Por outro lado, quem de nós não conduziu já durante a noite e com a sensação que estava com sono mas que ainda aguantava um pouco mais. No entanto quendo se deu conta e parecendo que estava com os olhos abertos, o cérebro entrou em relaxamento e não processa a informação com a mesma frequência. A este apagamento momentâneo da realidade é dado o nome de micro sono e que é o responsável por uma grande maioria dos acidentes ocorridos nas nossas estradas. Existem determinadas técnicas de analise que permitem incluir este fator como causa do acidente.

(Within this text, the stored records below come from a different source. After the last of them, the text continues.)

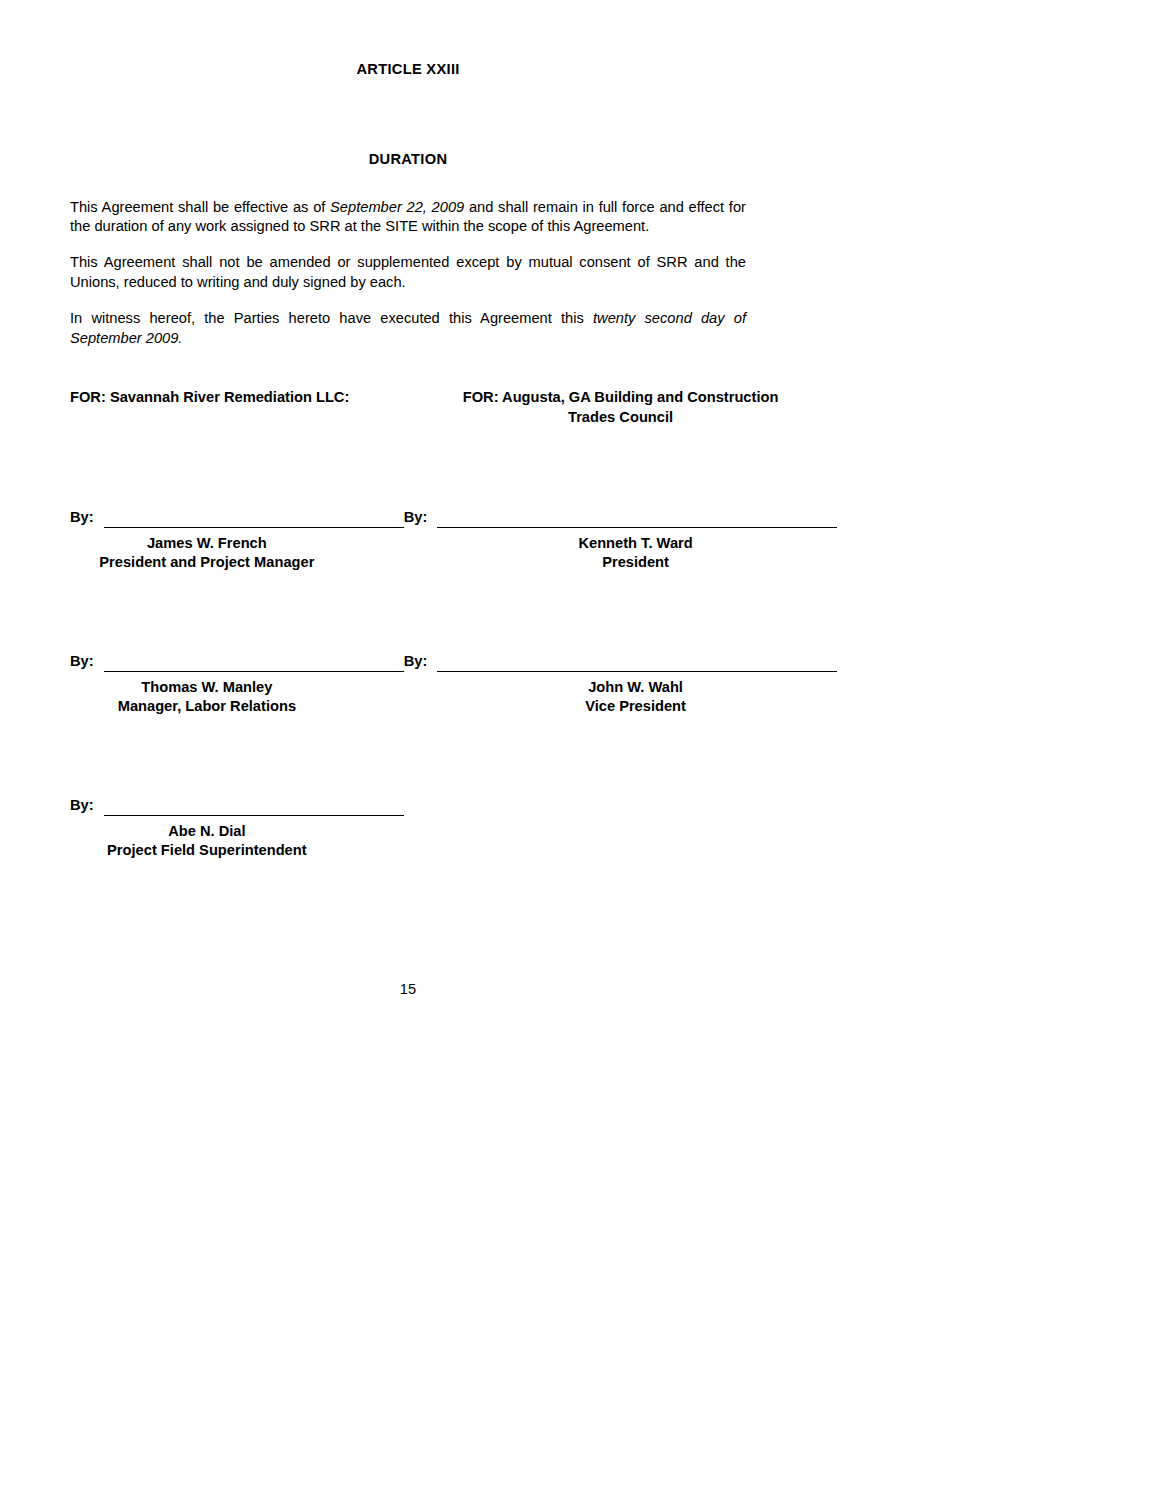ARTICLE XXIII
DURATION
This Agreement shall be effective as of September 22, 2009 and shall remain in full force and effect for the duration of any work assigned to SRR at the SITE within the scope of this Agreement.
This Agreement shall not be amended or supplemented except by mutual consent of SRR and the Unions, reduced to writing and duly signed by each.
In witness hereof, the Parties hereto have executed this Agreement this twenty second day of September 2009.
| FOR: Savannah River Remediation LLC: | FOR: Augusta, GA Building and Construction Trades Council |
| By: James W. French President and Project Manager | By: Kenneth T. Ward President |
| By: Thomas W. Manley Manager, Labor Relations | By: John W. Wahl Vice President |
| By: Abe N. Dial Project Field Superintendent | |
15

2.4 EXPERIENCIA NA CONDUÇÃO:
No que respeita à experiencia de condução, este pode ter as duas faces da moeda.
Por um lado trás a mais-valia de todos os conhecimentos adquiridos ao longo da vida do condutor e adapta-los a um caso concreto, por outro lado causa menos cansaço no exercício da condução, pois este condutor executa procedimentos mecanizados, que um condutor menos experiente teria de atentar ou pensar para os executar. Porém, um condutor que se considera experiente e que é o melhor condutor do mundo, cria um excesso de relaxamento por se considerar que se é experiente, podendo levar a cometer erros que se prendem com aumentos dos tempos de reação em situações de perigo ou risco iminente. Vejamos o seguinte:
Qual de nós é que não conduziu em ato estrada, por exemplo com o cruise control e com os pés cruzados.
Qual de nós é que não conduziu descalço
Qual de nós é que não conduziu encostado á traseira do veículo da frente, para na próxima oportunidade executar uma ultrapassagem.
Por tudo isto, o condutor, sendo o principal ator do triângulo rodoviário e o único com capacidade de pensar e agir, está exposto a um nível de risco que se não tomar atitudes e comportamentos defensivos, pode aumentar os níveis de risco para valores incomportáveis para a sua e a segurança dos outros.
A Hipotética falha da localização da falha do sistema, no gráfico do Blumenthal, demonstra bem o grau de exigência a que o condutor a cada momento está sujeito.